The progressive mind looks at the suffering in the world and reasons backwards to develop policies. The conservative mind finds this deeply corrupt.
They reason the other way: decide what is just, and if suffering results, the only way to remain moral is to harden yourself to it. If you allowed your empathy to decide policy, you would override what you had decided was just in a "pure," results-free thinking space.
So this is what's happening when everyone I know RTs some Republican, like "This guy is a psychopath who doesn't care about people suffering." That's now how that guy sees himself. He probably thinks he is mentally strong and pure for making policy regardless of consequences.
I'm clearly against that. But I understand it.
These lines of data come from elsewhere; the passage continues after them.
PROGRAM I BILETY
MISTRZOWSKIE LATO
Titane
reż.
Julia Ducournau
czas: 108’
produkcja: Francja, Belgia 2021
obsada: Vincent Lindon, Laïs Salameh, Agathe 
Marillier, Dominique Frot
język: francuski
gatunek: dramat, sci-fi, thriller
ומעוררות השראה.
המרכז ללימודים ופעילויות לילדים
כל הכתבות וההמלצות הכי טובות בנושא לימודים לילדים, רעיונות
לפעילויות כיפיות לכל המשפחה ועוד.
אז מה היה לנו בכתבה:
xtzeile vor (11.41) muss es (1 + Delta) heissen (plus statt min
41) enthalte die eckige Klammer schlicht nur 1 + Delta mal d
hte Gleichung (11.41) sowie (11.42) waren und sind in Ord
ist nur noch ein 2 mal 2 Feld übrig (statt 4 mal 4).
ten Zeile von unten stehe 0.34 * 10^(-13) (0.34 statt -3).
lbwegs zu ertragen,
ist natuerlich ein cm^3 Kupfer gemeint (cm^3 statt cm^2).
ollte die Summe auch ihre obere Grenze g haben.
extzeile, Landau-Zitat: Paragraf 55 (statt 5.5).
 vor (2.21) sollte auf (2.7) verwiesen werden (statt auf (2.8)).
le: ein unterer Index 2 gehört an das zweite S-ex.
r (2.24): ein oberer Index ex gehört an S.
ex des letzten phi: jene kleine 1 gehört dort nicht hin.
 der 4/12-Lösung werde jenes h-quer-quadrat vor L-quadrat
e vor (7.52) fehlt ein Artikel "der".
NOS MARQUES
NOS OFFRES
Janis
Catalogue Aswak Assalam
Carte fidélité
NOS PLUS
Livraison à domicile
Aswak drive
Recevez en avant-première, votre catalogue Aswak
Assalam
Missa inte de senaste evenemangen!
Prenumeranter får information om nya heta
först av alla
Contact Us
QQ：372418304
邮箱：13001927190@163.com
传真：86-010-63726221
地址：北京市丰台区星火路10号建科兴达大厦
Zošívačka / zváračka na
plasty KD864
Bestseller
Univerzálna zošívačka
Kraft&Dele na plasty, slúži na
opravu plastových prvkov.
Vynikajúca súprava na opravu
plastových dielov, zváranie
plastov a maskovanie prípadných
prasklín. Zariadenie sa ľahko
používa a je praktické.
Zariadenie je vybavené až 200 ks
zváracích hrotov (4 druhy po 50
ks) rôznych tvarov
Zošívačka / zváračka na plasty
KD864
As a teenager, I for some brief time existed in a space where I cried over newspaper articles about famine, but also read Ayn Rand (frankly, Robert Nozick is half as silly, a thread for another time)
It takes mental gymnastics to decide that "taxation is theft" or that we should design society as a "perfect meritocracy", and then to note that many people would die, and then to "stay strong" because you think the first thing is justice and the second is just unfortunate.
So, this is what's going on in a lot of people's heads when you point out the consequences of their policies and tell them they don't care. They may care on a personal level, but they believe they are better than you for not letting it affect policy.
How do you work with that? Well, do you have a coherent philosophy about the limitations of property rights that leads to your desired result? No amount of evidence of suffering will persuade people who expect you to begin at the other end.
The end. -your friendly neighborhood phil-major-a-long-time-ago from the South
*That's NOT how that guy sees himself.